3.7 moving to beta tomorrowish

Yoshiki Ohshima Yoshiki.Ohshima at acm.org
Wed Mar 31 00:18:59 UTC 2004


  Bill,

> An overly blunt way to look at unicode is that it offers us an
> opportunity to double the storage requirements for all of our text.
> In fact, one device that I have encountered uses "unicode" (it
> likely predates the standards), and ends up doing precisely that -
> each character it sends is followed by a gratuitous zero, in a world
> where every byte truly counts thanks to bandwidth restrictions.

  Ah, this is...  I don't know what to say...

  First, Unicode is not 16-bit character set.  It is 21-bit character
set.

  Second, let's clarify that the external representation and the
internal representation are different beast.  My stuff mainly uses the
UTF-8 for the external representation.  As long as your code is mainly
written in pure ASCII plus a few other characters such as up arrow and
left arrow, the difference in size is just ignorable.
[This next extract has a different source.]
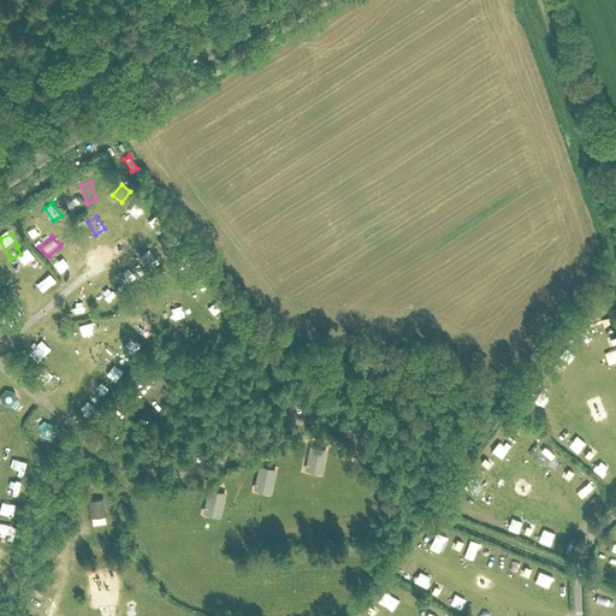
[(21,264),(29,274),(45,264),(36,253),(21,264)]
  For the internal representation, my stuff use 8-bit per character
representation for a String that solely contains latin1 characters.
For those Strings that contains non-latin1 chars, it actually uses
32-bit representation.  It is similar to the SmallInteger and
LargeInteger implicit conversion and the user shouldn't have to care
about the difference.  The typical memory footprint surely will go up
a bit, but as you can imagine, not much.

> I understand the value of unicode, and want Squeak to embrace it.
> However, is unicode something that many of us would want to disable
> most of the time?  I ask because, if true, we might want another
> solution to the underscore/:= collision.

  Does this explanation add some thought to your observation?